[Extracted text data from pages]
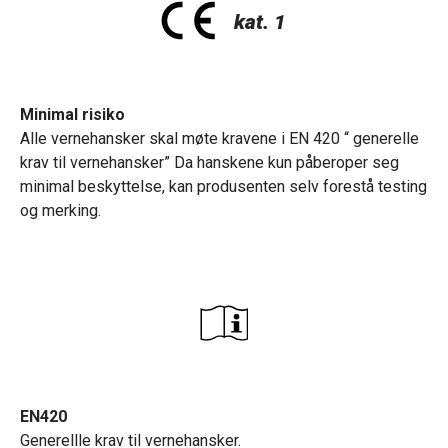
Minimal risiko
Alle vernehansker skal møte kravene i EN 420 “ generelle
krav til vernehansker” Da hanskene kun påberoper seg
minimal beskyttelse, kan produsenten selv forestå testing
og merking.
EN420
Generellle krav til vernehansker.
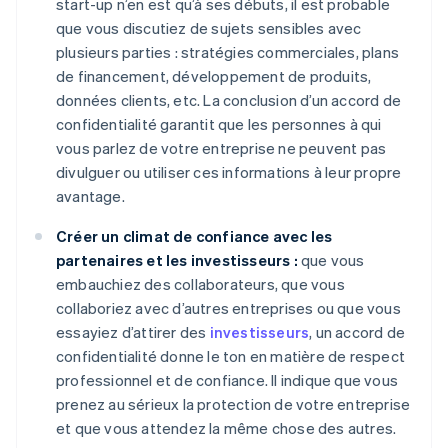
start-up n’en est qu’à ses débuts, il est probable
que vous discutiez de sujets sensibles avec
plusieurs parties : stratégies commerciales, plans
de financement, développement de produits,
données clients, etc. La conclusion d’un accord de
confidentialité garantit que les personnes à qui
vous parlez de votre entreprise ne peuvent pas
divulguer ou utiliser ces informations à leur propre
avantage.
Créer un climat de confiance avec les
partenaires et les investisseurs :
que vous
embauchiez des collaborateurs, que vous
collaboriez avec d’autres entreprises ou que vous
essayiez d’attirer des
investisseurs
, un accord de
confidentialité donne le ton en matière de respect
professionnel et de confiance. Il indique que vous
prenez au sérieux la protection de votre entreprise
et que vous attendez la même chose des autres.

**TO-DO ITEM**: Put the text lines from the entries above into a numbered list, skipping blank lines. Exclude the picture markers from the output.

**ANSWER AREA**:
1. Minimal risiko
2. Alle vernehansker skal møte kravene i EN 420 “ generelle
3. krav til vernehansker” Da hanskene kun påberoper seg
4. minimal beskyttelse, kan produsenten selv forestå testing
5. og merking.
6. EN420
7. Generellle krav til vernehansker.
8. start-up n’en est qu’à ses débuts, il est probable
9. que vous discutiez de sujets sensibles avec
10. plusieurs parties : stratégies commerciales, plans
11. de financement, développement de produits,
12. données clients, etc. La conclusion d’un accord de
13. confidentialité garantit que les personnes à qui
14. vous parlez de votre entreprise ne peuvent pas
15. divulguer ou utiliser ces informations à leur propre
16. avantage.
17. Créer un climat de confiance avec les
18. partenaires et les investisseurs :
19. que vous
20. embauchiez des collaborateurs, que vous
21. collaboriez avec d’autres entreprises ou que vous
22. essayiez d’attirer des
23. investisseurs
24. , un accord de
25. confidentialité donne le ton en matière de respect
26. professionnel et de confiance. Il indique que vous
27. prenez au sérieux la protection de votre entreprise
28. et que vous attendez la même chose des autres.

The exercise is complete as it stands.